What does ‘Planet Nine’ look like? Scientists model the planet’s size and temperature

Originally detected back in January, the mysterious object thought to be a ninth planet in the solar system has commanded a lot of attention in the scientific community, and now University of Bern astrophysicists have shed new light on what this planet’s possible appearance.

In new research accepted for publication in the journal Astronomy and Astrophysics, professor Christoph Mordasini and Ph.D. student Esther Linder created a model of this new world, which was originally detected by Konstantin Batygin and Mike Brown, a pair of planetary scientists at the California Institute of Technology in Pasadena.

Mordansini and Linder explained that the so-called ‘Planet Nine’ is an ice giant with an envelope of hydrogen and helium, similar to but smaller than Uranus and Neptune. Furthermore, they used planetary evolution models to estimate that the object likely had a present-day radius of about 3.7 Earth radii and a temperature of negative 226 degrees Celsius.

“This means that the planet’s emission is dominated by the cooling of its core, otherwise, the temperature would only be 10 Kelvin,” Linder said in a statement. “Its intrinsic power is about 1000 times bigger than its absorbed power,” she added, and it is “about 700 times further away as the distance between the Earth and the Sun.”

So why haven’t we been able to see it yet?

The new study, which comes just days after researchers reported evidence from NASA’s Cassini spacecraft that narrowed down the potential location of the theorized new planet, also discovered that the planet has a projected mass 10 times that of Earth, and that it appears to be far brighter in the infrared spectrum than in visible light.

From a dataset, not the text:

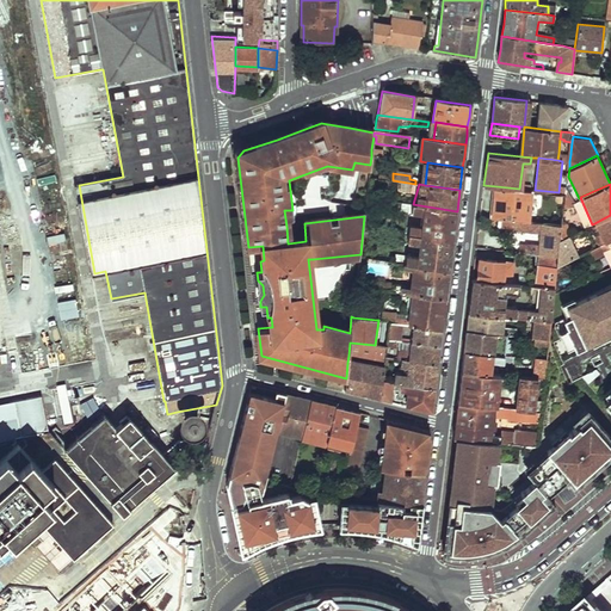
[(516,220),(530,222),(534,190),(519,189),(497,186),(494,217),(516,220)]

Furthermore, Mordansini and Linder have discovered why Planet Nine had not yet been detected by any telescope. They calculated the brightness of  both larger and smaller planets on various orbits and found that such instruments had only a slight chance of detecting objects that have a mass of 20 Earth masses of less, particularly when its orbit is at its most distant point.

On the other hand, NASA’s Wide-field Infrared Survey Explorer might have been able to detect a planet with a mass equal to 50 Earth masses or larger, which Linder noted: “puts an interesting upper mass limit for the planet.” Mordasini added that more powerful telescopes currently under construction, such as the Large Synoptic Survey Telescope in Chile, should be able to confirm or rule out the existence of Planet Nine, which he called “an exciting perspective.”

In the wake of the Cassini findings earlier this week, University of Michigan cosmologist David Gerdes told reporters that evidence “is mounting that something unusual is out there.” Likewise, Dr. Dimitris Stamatellos, a Guild Research Fellow of Astrophysics at the University of Central Lancashire, said that if Planet Nine truly does exist, “it will be discovered in the next 2-3 years.”